● Kutipan yang Diberikan
○ ○ ○
Sabtu 18 Apr 2015 14:31 WIB

Masalah TKI Terulang, BNP2TKI: Akibat Tumpang Tindih Kebijakan

Rep: Hilyatun Nishlah/ Red: Ani Nursalikah
TKW Arab Saudi yang dieksekusi, Rabu (14/4), Siti Zaenab
Foto: antara
TKW Arab Saudi yang dieksekusi, Rabu (14/4), Siti Zaenab

REPUBLIKA.CO.ID, JAKARTA --  Berkali-kali masalah perlindungan tenaga kerja Indonesia (TKI)  menjadi peristiwa yang memilukan bagi Indonesia. Menurut Kepala Badan Nasional Penempatan dan Perlindungan Tenaga Kerja Indonesia (BNP2TKI) Nusron Wahid hal itu dikarenkan adanya tumpang tindih kebijakan antara dua instansi pemerintahan.

"Tidak usainya masalah TKI ini dan terus berulangnya maslaah ini karena ada dua kebijakan yang saling tumpang tindih, yaitu antara Kementerian Tenaga Kerja dan BNP2TKI," ujarnya dalam seminar "Elig Untuk TKI" di Jakarta, Sabtu (18/4).

Poin utama lainnya pada permasalahan TKI ini, karena semua polemik dan masalah yang ada bermuara di hulu. Bermula pada saling tumpang tindihnya dua kebijakan dua instansi itu.

Ditambah dengan banyaknya TKI yang tidak berkompeten tetapi, terpaksa dan dipaksa dikirim bekerja ke luar negeri.

Hal ini diungkapkannya, mengingat dua tenaga kerja wanita (TKW) Indonesia yang dieksekusi mati oleh otoritas Arab Saudi, beberapa hari yang lalu. "Banyak dari mereka yang belum siap diberangkatkan ke luar negeri, terpaksa harus dikirimkan karena agensi di Indonesia sudah menerima bayaran sebelum pelatihan para pekerja ini usai."

Nusron mengatakan seharusnya, sebelum mengutamakan kontrak, para pekerja berhak mendapatkan pendidikan dan pelatihan terlebih dahulu. Kemudian, ketika siap baru dikirim bekerja.

Ia menyebutkan, terdapat dua 'S' yang perlu diperhatikan dan dilakukan. Pertama, menata ulang sistem  //service agreement and governance//.
○ ○ ○
Kumpulan entri data
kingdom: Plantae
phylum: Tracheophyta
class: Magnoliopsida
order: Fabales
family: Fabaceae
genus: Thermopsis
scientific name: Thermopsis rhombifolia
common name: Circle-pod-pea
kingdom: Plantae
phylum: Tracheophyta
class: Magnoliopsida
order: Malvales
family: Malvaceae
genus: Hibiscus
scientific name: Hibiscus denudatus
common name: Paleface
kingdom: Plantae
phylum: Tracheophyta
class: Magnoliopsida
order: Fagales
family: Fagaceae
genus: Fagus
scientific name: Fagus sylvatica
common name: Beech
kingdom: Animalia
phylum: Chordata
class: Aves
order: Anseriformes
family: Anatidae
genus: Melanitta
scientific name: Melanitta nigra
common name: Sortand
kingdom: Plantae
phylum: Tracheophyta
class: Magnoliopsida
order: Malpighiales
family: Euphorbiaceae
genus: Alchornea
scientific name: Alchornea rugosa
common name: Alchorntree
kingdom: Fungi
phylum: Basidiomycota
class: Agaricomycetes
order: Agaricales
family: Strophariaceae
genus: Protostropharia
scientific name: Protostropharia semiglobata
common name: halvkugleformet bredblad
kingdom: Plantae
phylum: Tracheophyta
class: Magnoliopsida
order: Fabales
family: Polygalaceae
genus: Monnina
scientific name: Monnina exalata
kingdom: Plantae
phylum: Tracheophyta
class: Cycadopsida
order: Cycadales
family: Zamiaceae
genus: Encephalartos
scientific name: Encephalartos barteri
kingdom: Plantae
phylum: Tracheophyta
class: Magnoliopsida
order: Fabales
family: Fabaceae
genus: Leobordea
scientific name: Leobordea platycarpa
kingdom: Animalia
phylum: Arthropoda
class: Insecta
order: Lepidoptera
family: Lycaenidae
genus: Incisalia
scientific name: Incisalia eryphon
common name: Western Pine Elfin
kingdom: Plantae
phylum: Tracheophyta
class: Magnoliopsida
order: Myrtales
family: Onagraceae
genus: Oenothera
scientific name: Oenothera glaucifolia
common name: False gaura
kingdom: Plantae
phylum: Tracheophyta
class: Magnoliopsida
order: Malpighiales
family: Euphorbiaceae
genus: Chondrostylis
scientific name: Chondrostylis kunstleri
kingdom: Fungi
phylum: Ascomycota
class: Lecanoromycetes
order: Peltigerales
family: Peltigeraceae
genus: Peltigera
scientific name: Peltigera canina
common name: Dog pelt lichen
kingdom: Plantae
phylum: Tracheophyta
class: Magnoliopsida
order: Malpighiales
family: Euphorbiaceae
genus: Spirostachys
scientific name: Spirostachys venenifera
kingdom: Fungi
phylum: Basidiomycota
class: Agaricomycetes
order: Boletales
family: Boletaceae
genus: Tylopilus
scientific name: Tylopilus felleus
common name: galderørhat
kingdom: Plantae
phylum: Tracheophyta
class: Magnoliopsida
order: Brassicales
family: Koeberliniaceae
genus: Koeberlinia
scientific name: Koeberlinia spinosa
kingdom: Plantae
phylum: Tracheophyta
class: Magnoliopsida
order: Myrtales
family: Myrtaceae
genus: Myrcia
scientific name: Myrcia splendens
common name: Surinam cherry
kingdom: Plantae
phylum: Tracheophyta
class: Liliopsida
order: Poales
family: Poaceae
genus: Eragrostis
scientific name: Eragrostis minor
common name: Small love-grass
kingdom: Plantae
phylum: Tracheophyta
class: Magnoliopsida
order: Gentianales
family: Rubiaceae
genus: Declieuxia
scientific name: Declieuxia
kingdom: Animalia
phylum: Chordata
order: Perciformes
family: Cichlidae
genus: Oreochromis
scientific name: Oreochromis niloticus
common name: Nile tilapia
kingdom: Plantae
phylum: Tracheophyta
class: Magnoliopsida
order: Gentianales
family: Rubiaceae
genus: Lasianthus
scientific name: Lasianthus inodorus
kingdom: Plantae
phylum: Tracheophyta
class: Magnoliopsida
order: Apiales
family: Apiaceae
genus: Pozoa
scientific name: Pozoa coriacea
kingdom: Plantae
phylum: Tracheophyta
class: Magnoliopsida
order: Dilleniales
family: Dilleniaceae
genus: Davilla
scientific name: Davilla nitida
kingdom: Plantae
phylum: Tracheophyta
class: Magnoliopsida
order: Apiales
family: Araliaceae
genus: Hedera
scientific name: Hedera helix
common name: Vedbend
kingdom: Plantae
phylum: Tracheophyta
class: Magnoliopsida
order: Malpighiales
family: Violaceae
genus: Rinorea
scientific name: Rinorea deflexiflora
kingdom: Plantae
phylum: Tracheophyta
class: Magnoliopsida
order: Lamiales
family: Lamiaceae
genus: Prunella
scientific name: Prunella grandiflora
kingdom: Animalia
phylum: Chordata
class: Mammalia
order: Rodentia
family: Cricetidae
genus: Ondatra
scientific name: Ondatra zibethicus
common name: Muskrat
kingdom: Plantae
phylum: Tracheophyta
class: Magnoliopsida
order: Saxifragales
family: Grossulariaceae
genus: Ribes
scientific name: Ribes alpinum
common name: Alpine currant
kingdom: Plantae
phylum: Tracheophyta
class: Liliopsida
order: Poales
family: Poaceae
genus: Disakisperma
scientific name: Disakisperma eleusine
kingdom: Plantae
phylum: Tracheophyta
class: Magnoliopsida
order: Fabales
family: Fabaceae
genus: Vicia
○ ○ ○
● Tugas Latihan
a: Tulis ulang baris-baris daftar, mulai dari baris yang memuat "scientific name: Ribes alpinum" sampai baris terakhir daftar, keduanya termasuk, tanpa perubahan apa pun.
b: Lanjutkan berita tentang masalah TKI itu, dimulai setelah kalimat terakhirnya.

● Jawaban Akhir
a:
scientific name: Ribes alpinum
common name: Alpine currant
kingdom: Plantae
phylum: Tracheophyta
class: Liliopsida
order: Poales
family: Poaceae
genus: Disakisperma
scientific name: Disakisperma eleusine
kingdom: Plantae
phylum: Tracheophyta
class: Magnoliopsida
order: Fabales
family: Fabaceae
genus: Vicia

b:
Menurut dia, hal itu sudah seperti permasalahan klasik di setiap pemerintahan mana pun, termasuk di Indonesia. Pasalnya, hingga saat ini masih belum adanya pengawasan terpadu sehingga tidak ada kejelasan siapa yang bertugas mengawasi agensi-agensi itu.

Nusron menegaskan, ke depannya BNP2TKI akan membentuk sistem //employment services officer// (ESO) yang akan diberlakukan pada 1 Juni tahun ini.

Kedua adalah sinten, yang berkaitan tentang uji psikologi karena selama ini belum pernah ada regulasi yang sah. Oleh karenanya, BNP2TKI mendesak Menaker segera memproses dan mensahkannya.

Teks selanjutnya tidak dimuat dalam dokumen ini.